Wednesday, June 2, 2010
Forged in The Mind
So my original post was going to cover my progress of the Black Templar army I am currently constructing. However, the pictures were not to my satisfaction, and the words have escaped me. So for now I will be putting my efforts towards something of a similar nature.
As a marine player, I feel it is important to make my army have the feel of many things. First and foremost is the daunting and intimidating feel that Marines should inspire in the enemy. Second, to allow them all to have a great sense of self; and to do this requires a lot of work to make them all stand out. Finally, I want them to have a certain feel of anonymity, and to do this, I use helmets.
However, this is where a certain conflict of interests arises in the Templar army. Many (including my army) use Neophytes, or scouts as most marines call them. These models do not wear helms... and therefore goes against my personal views that all soldiers should wear helms. So my answer is simple, and the subject of this article. Conversions!
Now, I know not everyone is comfortable with the idea of making ones own impression on already beautifully detailed models; some because they won't, and others because they feel they can't. But let's look into what makes a conversion so special. When you look at models on the tabletop, often it is to simple see what actually exists for the purposes of the game. But many times people want to see the hobby shine through to this by presenting stunning models.
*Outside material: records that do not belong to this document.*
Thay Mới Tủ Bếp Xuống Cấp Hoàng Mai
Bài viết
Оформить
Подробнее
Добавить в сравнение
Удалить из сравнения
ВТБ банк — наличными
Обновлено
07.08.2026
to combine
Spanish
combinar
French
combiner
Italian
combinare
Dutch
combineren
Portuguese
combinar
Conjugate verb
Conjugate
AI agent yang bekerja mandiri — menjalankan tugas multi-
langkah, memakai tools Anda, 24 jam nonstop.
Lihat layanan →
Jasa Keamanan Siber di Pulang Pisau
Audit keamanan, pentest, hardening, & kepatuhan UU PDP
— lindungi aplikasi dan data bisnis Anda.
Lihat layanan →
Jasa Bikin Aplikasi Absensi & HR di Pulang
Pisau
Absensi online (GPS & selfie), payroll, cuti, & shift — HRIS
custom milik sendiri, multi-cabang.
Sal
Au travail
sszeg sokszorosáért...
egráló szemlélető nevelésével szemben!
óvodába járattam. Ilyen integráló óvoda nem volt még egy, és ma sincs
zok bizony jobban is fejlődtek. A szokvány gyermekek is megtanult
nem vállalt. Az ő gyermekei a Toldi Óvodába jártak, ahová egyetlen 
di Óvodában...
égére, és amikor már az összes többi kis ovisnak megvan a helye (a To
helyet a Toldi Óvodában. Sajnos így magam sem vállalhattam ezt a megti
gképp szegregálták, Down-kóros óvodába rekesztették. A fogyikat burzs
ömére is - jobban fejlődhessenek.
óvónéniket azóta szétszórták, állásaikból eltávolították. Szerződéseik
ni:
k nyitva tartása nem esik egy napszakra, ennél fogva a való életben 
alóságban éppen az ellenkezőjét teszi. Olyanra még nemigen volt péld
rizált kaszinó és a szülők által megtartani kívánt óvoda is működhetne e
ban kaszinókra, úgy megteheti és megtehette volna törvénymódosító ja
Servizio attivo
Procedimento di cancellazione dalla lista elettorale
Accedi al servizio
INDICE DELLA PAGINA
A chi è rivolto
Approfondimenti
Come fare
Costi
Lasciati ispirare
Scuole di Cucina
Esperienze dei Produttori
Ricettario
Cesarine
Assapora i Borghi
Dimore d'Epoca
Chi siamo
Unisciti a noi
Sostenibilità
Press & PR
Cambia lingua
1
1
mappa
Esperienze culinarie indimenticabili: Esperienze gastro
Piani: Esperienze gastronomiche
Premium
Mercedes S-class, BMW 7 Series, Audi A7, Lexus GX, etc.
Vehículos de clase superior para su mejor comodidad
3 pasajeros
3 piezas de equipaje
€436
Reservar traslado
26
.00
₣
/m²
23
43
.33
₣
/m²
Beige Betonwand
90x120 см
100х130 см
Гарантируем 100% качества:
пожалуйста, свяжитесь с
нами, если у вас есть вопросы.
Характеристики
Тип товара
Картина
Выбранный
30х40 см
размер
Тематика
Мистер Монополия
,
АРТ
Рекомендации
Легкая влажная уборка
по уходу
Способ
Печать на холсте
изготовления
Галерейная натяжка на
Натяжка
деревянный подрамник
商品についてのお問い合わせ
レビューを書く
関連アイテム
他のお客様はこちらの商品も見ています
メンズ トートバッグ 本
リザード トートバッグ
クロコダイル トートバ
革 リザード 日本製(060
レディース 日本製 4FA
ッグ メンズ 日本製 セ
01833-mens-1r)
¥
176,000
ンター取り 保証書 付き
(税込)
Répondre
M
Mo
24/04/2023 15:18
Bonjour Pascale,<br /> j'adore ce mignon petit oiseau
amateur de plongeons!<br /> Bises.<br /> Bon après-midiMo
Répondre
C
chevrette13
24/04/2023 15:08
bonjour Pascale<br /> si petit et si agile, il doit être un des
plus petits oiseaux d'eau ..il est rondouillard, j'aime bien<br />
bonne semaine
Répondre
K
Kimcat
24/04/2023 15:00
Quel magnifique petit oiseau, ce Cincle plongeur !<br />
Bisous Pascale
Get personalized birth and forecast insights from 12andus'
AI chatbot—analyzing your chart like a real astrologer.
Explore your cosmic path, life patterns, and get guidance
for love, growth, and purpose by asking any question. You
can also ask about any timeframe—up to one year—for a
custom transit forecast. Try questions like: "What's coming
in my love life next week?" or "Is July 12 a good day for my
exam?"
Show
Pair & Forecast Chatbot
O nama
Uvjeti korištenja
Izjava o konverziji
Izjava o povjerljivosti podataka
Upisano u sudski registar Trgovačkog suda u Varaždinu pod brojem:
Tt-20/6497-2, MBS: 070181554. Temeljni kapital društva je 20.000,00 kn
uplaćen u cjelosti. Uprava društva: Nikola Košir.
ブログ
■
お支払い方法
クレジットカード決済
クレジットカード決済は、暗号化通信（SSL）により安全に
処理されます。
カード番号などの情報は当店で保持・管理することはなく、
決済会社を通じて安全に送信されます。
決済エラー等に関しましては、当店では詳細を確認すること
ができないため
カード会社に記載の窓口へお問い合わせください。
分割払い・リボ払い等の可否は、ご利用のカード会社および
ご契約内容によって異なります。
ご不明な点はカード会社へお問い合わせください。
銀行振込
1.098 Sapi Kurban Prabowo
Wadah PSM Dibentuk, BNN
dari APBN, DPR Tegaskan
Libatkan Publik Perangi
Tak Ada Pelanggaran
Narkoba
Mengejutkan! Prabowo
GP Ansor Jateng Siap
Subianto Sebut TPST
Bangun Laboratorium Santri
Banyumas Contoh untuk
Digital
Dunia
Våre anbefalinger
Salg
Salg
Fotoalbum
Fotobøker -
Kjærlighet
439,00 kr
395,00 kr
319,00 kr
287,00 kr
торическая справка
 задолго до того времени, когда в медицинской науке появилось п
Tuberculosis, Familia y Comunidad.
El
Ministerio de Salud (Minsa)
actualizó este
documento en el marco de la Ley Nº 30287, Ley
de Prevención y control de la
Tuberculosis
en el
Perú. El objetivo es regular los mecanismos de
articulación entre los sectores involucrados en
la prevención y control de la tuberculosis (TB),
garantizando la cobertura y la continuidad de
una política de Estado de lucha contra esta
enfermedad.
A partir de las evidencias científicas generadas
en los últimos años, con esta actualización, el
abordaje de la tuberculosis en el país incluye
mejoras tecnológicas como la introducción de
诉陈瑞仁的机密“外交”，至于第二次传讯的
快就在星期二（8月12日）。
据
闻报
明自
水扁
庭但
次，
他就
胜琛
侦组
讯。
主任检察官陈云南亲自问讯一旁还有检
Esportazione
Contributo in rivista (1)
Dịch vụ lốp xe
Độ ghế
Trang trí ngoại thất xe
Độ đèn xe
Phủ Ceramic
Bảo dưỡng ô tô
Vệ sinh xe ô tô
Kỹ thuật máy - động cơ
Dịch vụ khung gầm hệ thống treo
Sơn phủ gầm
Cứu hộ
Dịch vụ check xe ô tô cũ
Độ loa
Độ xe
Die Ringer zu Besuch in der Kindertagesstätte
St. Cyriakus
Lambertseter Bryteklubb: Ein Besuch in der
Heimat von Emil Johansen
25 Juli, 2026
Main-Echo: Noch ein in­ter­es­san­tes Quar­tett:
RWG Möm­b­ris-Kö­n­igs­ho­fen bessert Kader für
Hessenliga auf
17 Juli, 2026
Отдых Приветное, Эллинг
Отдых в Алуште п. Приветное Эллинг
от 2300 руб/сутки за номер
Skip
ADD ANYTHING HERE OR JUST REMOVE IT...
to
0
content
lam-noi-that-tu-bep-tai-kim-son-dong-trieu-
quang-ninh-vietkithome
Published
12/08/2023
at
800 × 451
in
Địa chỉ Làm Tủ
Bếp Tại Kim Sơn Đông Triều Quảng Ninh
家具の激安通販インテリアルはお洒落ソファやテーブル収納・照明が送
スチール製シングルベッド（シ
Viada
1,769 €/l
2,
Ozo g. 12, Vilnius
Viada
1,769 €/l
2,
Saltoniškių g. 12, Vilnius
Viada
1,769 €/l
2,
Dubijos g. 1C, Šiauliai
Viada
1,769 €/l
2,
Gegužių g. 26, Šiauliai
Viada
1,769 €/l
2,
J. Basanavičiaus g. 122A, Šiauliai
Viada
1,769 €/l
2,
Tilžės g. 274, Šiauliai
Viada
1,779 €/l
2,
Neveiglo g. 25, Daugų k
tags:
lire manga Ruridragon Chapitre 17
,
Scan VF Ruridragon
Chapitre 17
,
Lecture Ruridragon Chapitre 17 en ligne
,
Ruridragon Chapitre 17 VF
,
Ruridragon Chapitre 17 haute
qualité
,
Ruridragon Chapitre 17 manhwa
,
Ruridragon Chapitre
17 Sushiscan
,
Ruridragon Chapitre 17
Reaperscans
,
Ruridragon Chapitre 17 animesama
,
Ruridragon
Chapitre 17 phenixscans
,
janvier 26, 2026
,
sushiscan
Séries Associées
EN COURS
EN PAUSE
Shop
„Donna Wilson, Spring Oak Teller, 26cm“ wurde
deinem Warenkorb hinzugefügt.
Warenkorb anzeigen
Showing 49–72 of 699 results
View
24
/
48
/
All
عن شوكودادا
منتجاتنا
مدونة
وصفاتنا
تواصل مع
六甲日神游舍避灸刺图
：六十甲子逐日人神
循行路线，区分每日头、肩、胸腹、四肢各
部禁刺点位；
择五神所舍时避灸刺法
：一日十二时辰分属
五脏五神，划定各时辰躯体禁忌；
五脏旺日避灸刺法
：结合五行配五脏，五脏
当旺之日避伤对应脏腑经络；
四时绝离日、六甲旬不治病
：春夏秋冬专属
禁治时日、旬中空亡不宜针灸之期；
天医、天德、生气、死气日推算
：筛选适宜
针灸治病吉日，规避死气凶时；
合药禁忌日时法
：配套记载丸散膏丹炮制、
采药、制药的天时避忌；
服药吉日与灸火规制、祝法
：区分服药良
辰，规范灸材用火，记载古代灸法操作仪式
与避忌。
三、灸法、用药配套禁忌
These often times prove to be more entertaining to play with and against than a horde of gray plastic miniatures.
Obviously we all want to be able to paint to Golden Daemon standards, but sadly this is a difficult objective for a great many players. It takes a lot of skill, and even more practice until you find a good style for yourself that really makes an army look sharp. So this is where simple or elaborate conversions come in handy.
Of course the prime example of conversions would come from the new Tyranid codex, as the new book brought with it new units. GW modeled almost all of these new guys on the carnifex so that people could easily create their own units with relative ease. And what a storm of new and interesting new creations have spawned from this. Although painting may prove to be a challenge for some, a great conversion can get the same attention as an amazing paint job.
As for myself, I know the use of the Templar conversion boxes can hardly be called conversion, but it does give the army the feel and aesthetic I want it to have. But I want more, I want it to look like I did it, and so here comes the unique conversions. For example, my Venerable Dreadnought uses a DCCW (Dread. Close Combat Weapon). For this, I wanted to model a large claymore type sword, as I feel it would bring out the Crusader-esk feel the army should have.
All of my scouts wear helms from Bretonnian Knight's Errant, and my marshal (made from the Helbrecht model) has another of the Bret. helms. I must say I enjoy these conversions as they bring a personalized feel to the army, and allow it to have a much more crusader-like feel for even the scout models.
Conversions range from very simple to extreme. It doesn't take must to give your models a personal touch that can really turn heads. Almost any model worth taking time on is worth taking a little more to really create something you love. So go out, grab your bits, you green stuff, and put some extra love into your army.